Consider the series $$\sum_{n=1}^\infty\frac{(-1)^n}{n\log^2(n+1)}.$$ Determine whether it converges absolutely or conditionally.
My attempt
S=$\sum_{n=1}^{\infty}( -1)^n$ an
an is monotonically decreasing and it approaches zero when n approaches infinity. So series is convergent .
Doubt
How to check for absolute convergence? Ratio test fails here.
On
Yes, you are correct, ratio test fails here.
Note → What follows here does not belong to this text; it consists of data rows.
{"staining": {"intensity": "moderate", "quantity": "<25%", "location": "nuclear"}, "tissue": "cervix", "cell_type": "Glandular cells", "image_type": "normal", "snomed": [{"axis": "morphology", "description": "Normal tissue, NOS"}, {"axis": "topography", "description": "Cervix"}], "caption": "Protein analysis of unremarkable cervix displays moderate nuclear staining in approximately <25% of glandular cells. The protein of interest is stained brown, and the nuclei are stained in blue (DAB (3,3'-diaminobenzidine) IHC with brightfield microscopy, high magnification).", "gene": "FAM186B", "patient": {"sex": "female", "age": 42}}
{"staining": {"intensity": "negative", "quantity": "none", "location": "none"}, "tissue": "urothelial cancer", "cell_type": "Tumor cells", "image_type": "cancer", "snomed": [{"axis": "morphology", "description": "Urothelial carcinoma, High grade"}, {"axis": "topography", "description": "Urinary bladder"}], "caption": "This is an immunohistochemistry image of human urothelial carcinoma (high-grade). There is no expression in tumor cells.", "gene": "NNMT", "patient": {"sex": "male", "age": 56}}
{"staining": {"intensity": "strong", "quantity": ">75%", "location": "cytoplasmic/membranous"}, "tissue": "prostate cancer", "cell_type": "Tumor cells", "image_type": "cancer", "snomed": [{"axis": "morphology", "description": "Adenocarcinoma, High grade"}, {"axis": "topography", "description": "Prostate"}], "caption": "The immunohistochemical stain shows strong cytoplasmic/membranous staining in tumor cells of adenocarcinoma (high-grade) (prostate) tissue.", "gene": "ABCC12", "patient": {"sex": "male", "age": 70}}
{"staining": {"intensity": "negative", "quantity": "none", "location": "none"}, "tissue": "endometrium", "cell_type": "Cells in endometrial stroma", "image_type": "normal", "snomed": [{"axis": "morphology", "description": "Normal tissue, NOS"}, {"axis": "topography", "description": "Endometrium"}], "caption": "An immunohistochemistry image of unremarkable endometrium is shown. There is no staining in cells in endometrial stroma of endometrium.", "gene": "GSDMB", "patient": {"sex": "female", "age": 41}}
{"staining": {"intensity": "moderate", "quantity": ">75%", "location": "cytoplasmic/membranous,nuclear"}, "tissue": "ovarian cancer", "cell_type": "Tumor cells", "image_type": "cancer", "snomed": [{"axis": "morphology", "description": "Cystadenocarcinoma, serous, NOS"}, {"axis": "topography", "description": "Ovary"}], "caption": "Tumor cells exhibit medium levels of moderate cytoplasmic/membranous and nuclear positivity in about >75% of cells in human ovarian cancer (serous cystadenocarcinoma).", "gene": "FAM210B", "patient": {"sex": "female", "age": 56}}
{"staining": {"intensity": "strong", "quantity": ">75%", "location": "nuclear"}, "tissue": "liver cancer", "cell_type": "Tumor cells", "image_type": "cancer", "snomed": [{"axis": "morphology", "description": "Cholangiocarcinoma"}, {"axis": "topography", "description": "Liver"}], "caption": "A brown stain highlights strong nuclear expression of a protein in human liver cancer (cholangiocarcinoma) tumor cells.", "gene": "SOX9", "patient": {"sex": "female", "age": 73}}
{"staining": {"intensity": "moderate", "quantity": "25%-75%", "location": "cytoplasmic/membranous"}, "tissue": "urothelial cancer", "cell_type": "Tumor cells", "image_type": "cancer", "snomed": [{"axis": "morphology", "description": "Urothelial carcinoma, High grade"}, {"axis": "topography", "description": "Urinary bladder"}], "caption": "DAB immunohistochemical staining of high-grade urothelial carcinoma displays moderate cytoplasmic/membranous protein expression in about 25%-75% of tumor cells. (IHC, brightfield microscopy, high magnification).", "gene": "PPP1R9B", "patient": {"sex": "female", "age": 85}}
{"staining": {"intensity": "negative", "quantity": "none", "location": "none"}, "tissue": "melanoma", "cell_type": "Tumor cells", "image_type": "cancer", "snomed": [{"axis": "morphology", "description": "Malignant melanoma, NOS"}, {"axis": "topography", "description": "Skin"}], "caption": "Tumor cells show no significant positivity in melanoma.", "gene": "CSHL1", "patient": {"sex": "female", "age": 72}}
Hint: note that for $n\geq 3$, $$0\leq \frac{1}{n(\log^2(n+1))}\leq \frac{1}{n(\log^2(n))}\leq \int_{n-1}^{n}\frac{dx}{x(\log^2(x))}=\frac{1}{\log(n-1)}-\frac{1}{\log(n)}.$$
What may we conclude?
On
Simply we have $$\sum_{n=2}^\infty\frac{1}{n\log^2(n+1)}<\sum_{n=2}^\infty\frac{1}{n\log^2(n)}$$ and one may use the integral test for evaluating $\displaystyle\int_{2}^\infty\frac{dx}{x\log^2x}=\dfrac{1}{\log 2}$.
For the absolute convergence by cauchy condensation test we can consider the convergenge of the condensed series $\sum 2^n a_{2^n}$ that is
$$\sum \frac{2^n}{2^n(\log^2(2^n+1))}=\sum \frac{1}{\log^2(2^n+1)}$$
which converges by limit comparison test with $\sum \frac1{n^2}$ indeed
$$\frac{1}{\log^2(2^n+1)}\sim\frac1{n^2\log^2 2}$$